Era el inferior derecho. En el momento en que el cerrojo empezó a girar, Bosch apuntó y disparó repetidamente a la puerta con ambas pistolas. Las balas agujerearon el metal debilitado por años de óxido. Oyó que alguien gritaba como si estuviera sorprendido o herido. Luego oyó un sonido que retumbó en el pasillo cuando un cuerpo golpeó el suelo.
Bosch se acercó a la puerta y trató de girar con la mano el tornillo correspondiente al cerrojo superior derecho. Era demasiado pequeño para hacer fuerza con los dedos. En su desesperación, retrocedió un paso y golpeó con el hombro en la puerta, con la esperanza de reventar el cerrojo. Pero no se movió y por la sensación del impacto en su hombro supo que la puerta no iba a ceder.
Estaba encerrado.
Volvió a acercarse a la puerta e inclinó la cabeza para escuchar. Ya sólo se oía el sonido de los motores. Golpeó con la base de una de las pistolas ruidosamente en el cierre de metal.
—¡Maddie! —gritó—. ¡Maddie, ¿estás ahí?!
No hubo respuesta. Golpeó de nuevo en el cierre, esta vez aún más fuerte.
—Hazme una señal, niña. Si estás ahí, ¡haz algún ruido!
Tampoco hubo respuesta. Bosch sacó el teléfono y lo abrió para llamar a Sun, pero vio que no tenía señal. Trató de llamar de todos modos, pero no hubo respuesta. Estaba en una habitación revestida de metal y su teléfono móvil era inútil.
Bosch se volvió y golpeó una vez más la puerta. Gritó el nombre de su hija.
No hubo respuesta. Apoyó su frente sudorosa contra la puerta oxidada, derrotado.
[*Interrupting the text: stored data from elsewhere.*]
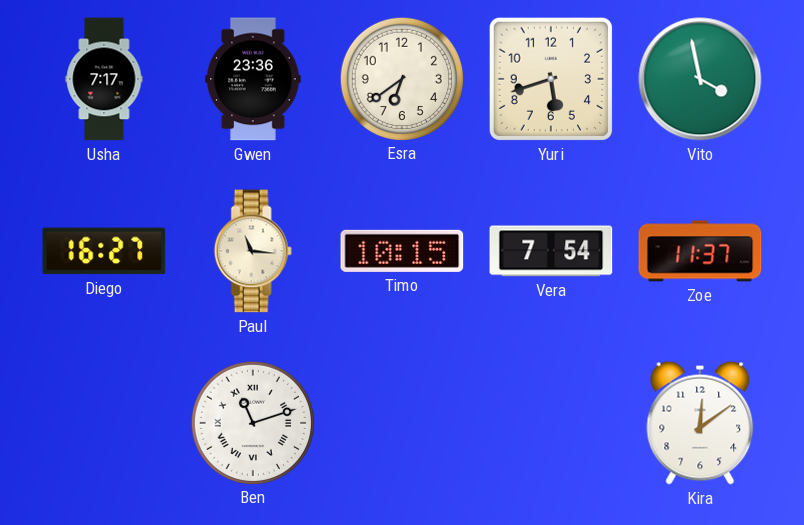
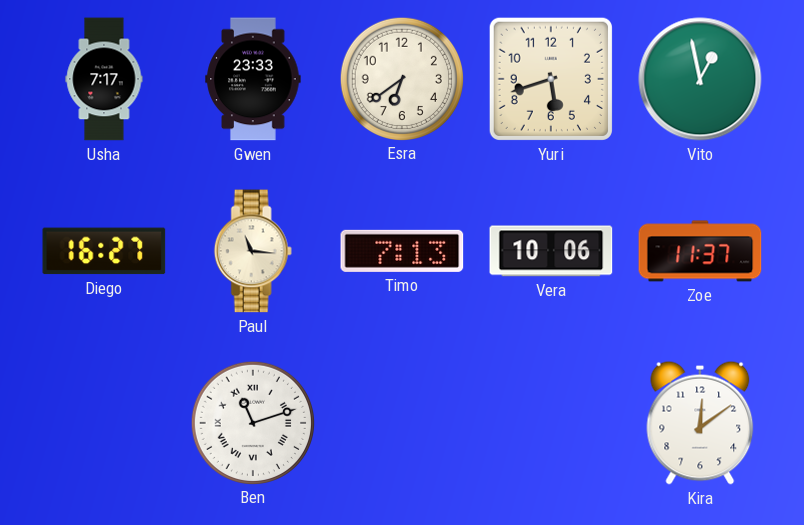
Gwen: 23:36 -> 23:33
Vito: 3:58 -> 12:58
Timo: 10:15 -> 7:13
Vera: 7:54 -> 10:06
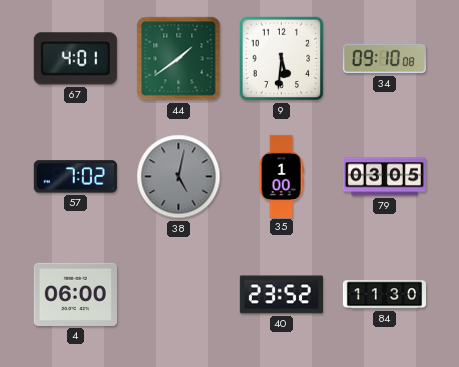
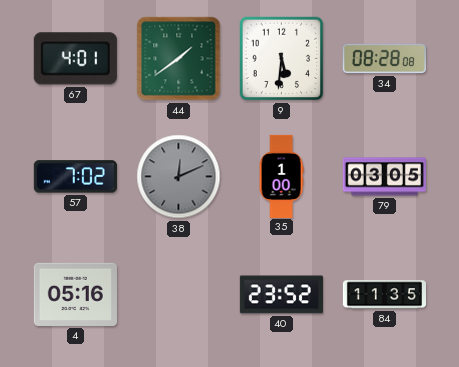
34: 09:10 -> 08:28
38: 5:02 -> 12:11
4: 06:00 -> 05:16
84: 11:30 -> 11:35
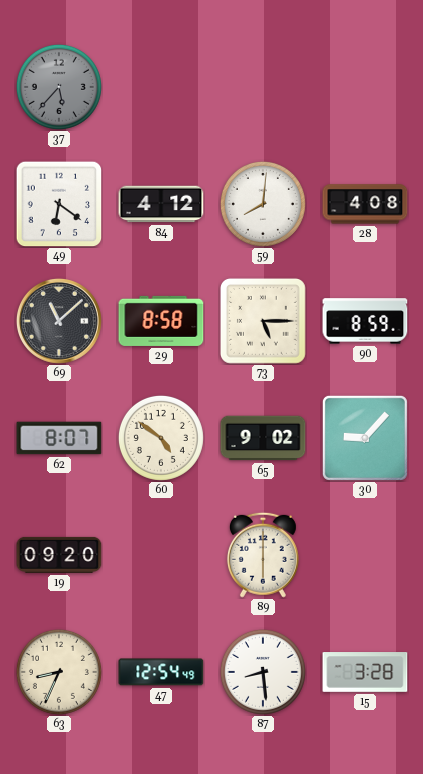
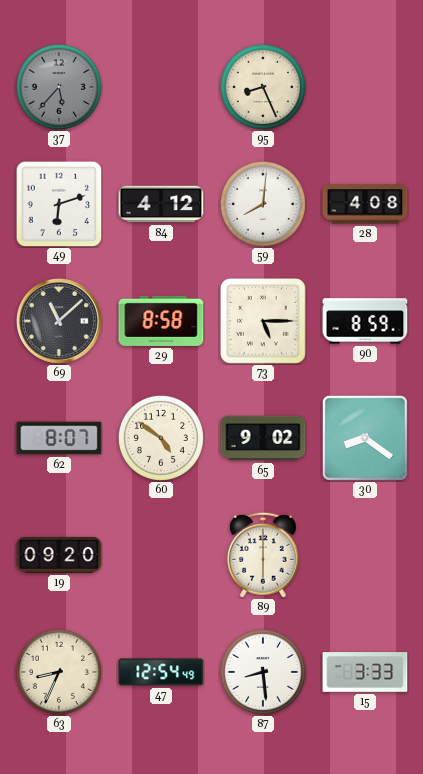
95: none -> 8:26
49: 6:21 -> 6:12
30: 9:07 -> 8:21
15: 3:28 -> 3:33
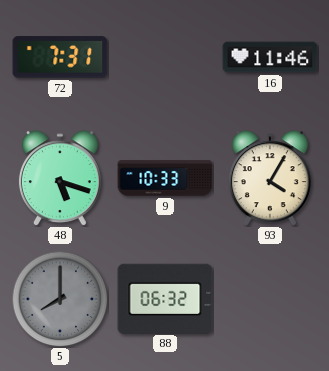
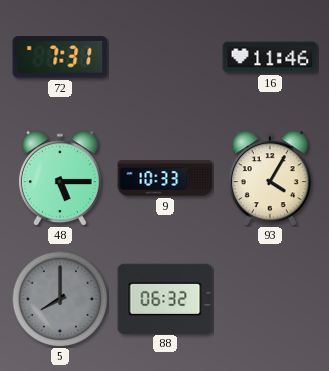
48: 5:18 -> 5:15
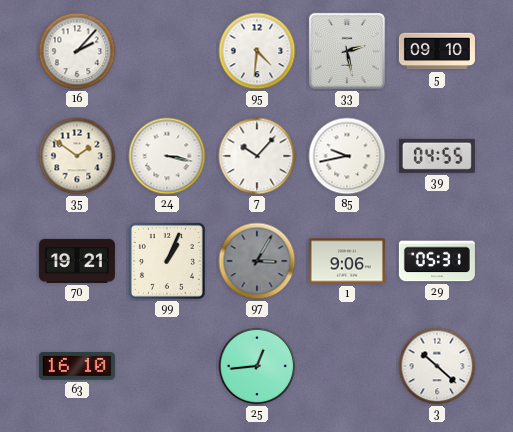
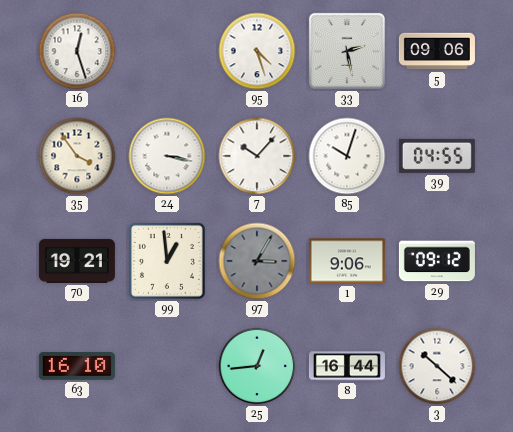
16: 2:07 -> 12:27
95: 4:31 -> 4:27
5: 09:10 -> 09:06
35: 1:51 -> 3:54
85: 9:43 -> 10:03
99: 1:04 -> 12:59
29: 05:31 -> 09:12
8: none -> 16:44
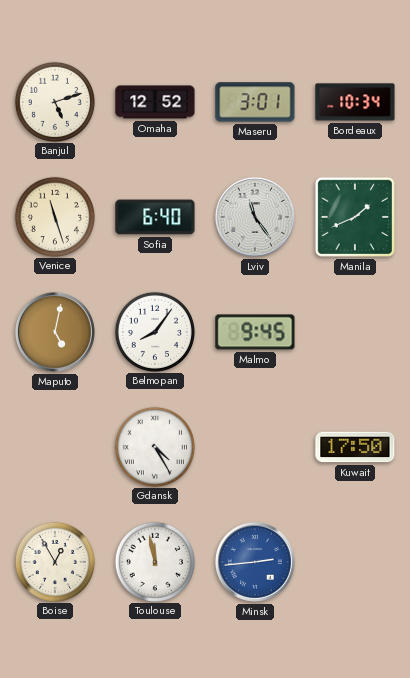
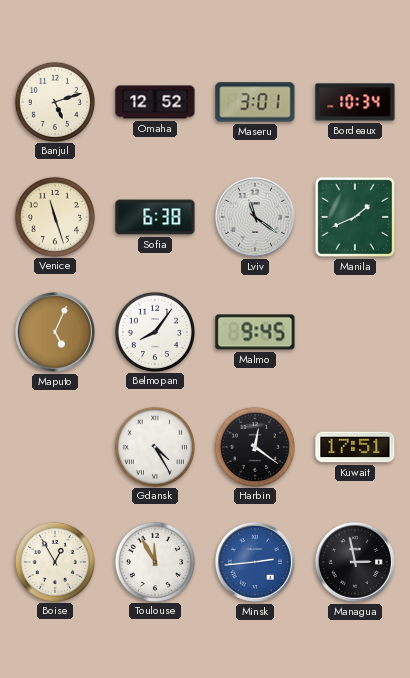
Sofia: 6:40 -> 6:38
Lviv: 11:24 -> 11:21
Maputo: 5:02 -> 5:04
Harbin: none -> 12:21
Kuwait: 17:50 -> 17:51
Toulouse: 11:58 -> 11:55
Managua: none -> 2:58
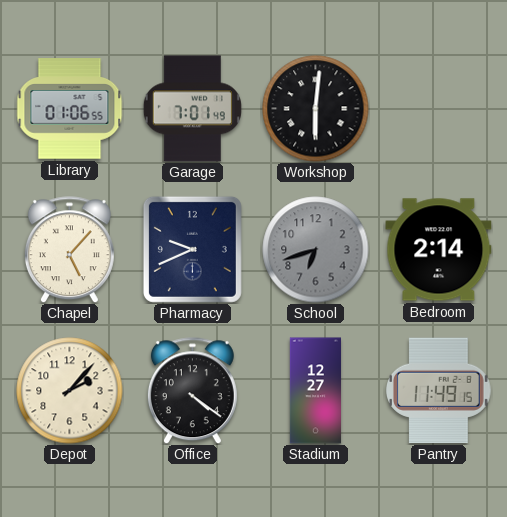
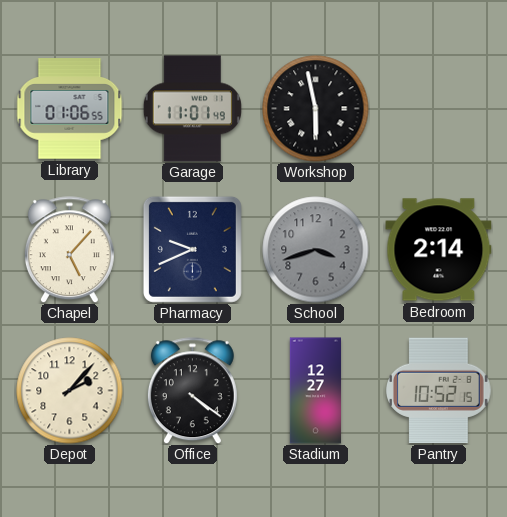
Garage: 7:01 -> 11:01
Workshop: 6:01 -> 5:58
School: 6:42 -> 3:42
Pantry: 11:49 -> 10:52
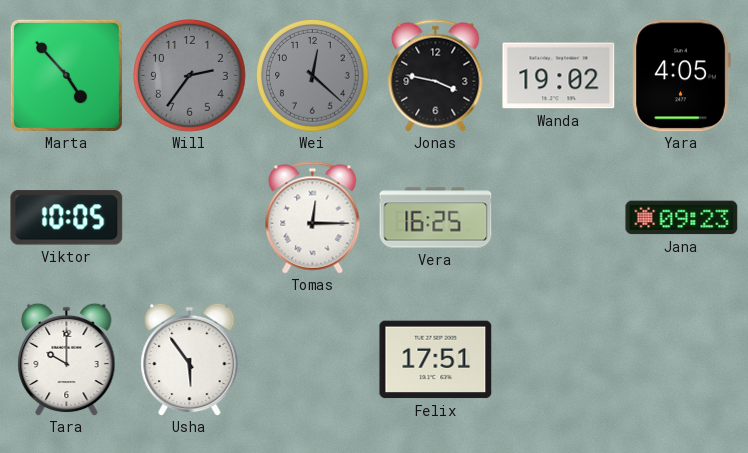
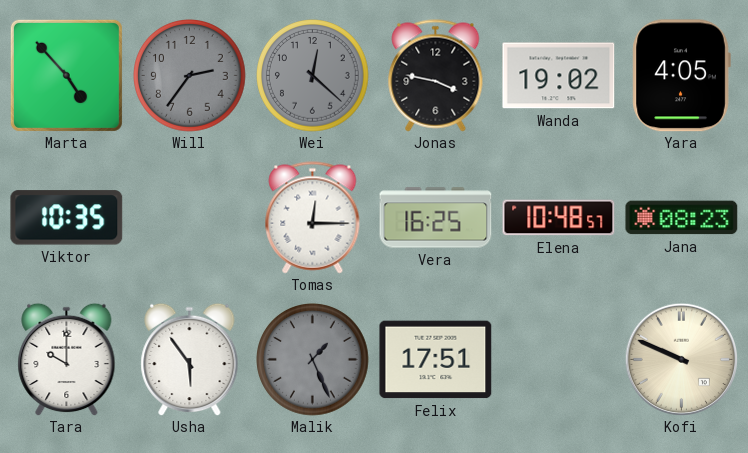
Viktor: 10:05 -> 10:35
Elena: none -> 10:48
Jana: 09:23 -> 08:23
Malik: none -> 1:26
Kofi: none -> 9:49
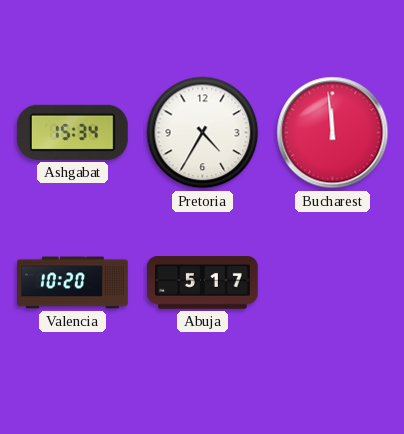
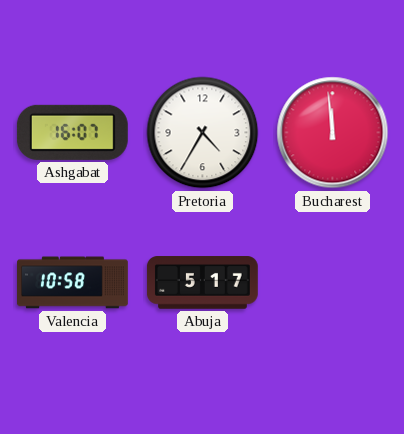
Ashgabat: 15:34 -> 16:07
Valencia: 10:20 -> 10:58
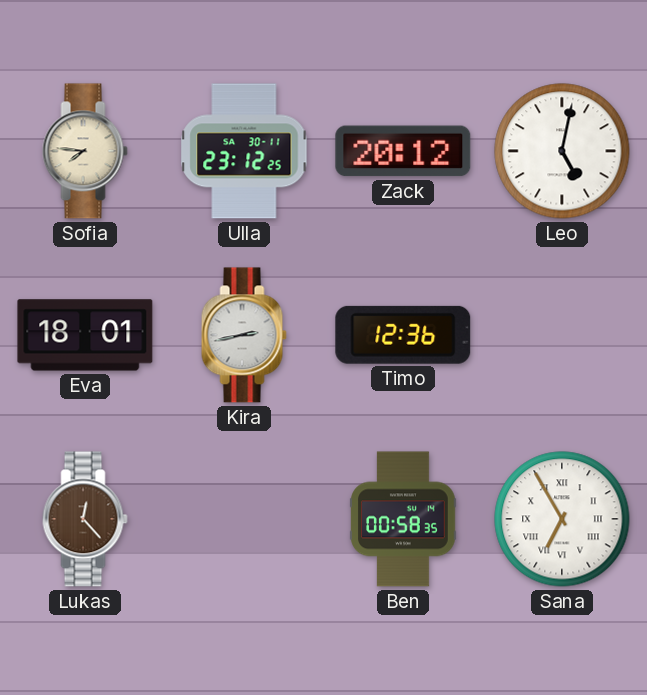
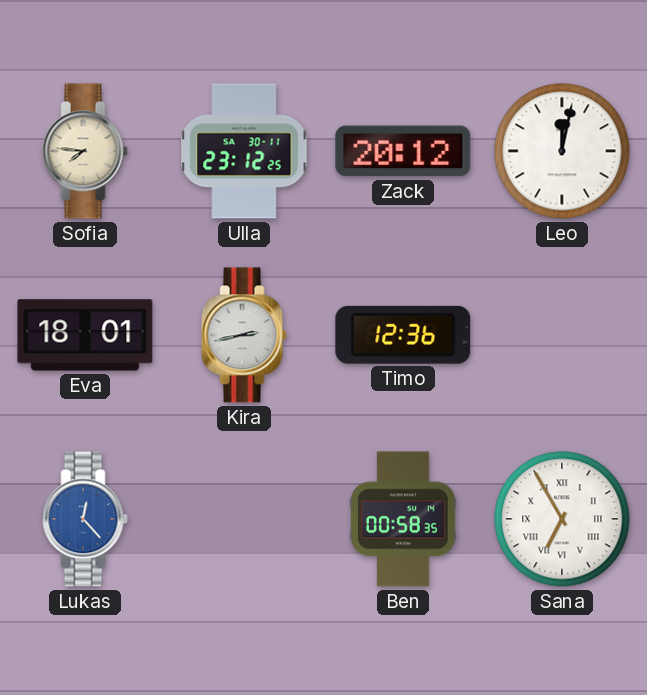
Leo: 5:02 -> 12:02
Lukas dial: brown -> blue
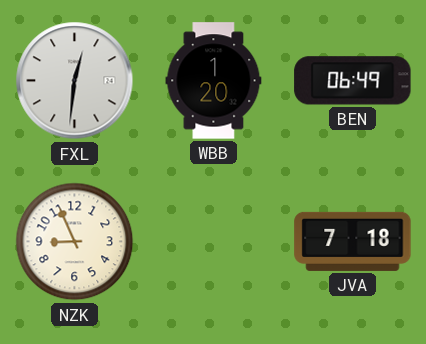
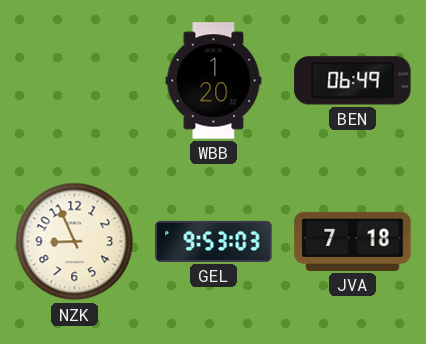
FXL: 12:31 -> none
GEL: none -> 9:53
Estaba encerrado en una caja metálica y frustrado al darse cuenta de que su hija ni siquiera estaba en el barco. Había fallado y había conseguido lo que merecía, lo que se había ganado.
Sintió un dolor físico en el pecho que equivalía al que sentía en la mente. Agudo, profundo e implacable. Empezó a respirar pesadamente y apoyó la espalda en la puerta. Se abrió otro botón de la camisa y se deslizó por el metal oxidado hasta que quedó sentado en el suelo con las rodillas levantadas. Se dio cuenta de que estaba en un lugar tan claustrofóbico como los túneles que habitó una vez. La batería que alimentaba la lámpara del techo estaba agotándose y pronto quedaría sumido en la oscuridad. La derrota y la desesperación lo superaron. Le había fallado a su hija y se había fallado a sí mismo.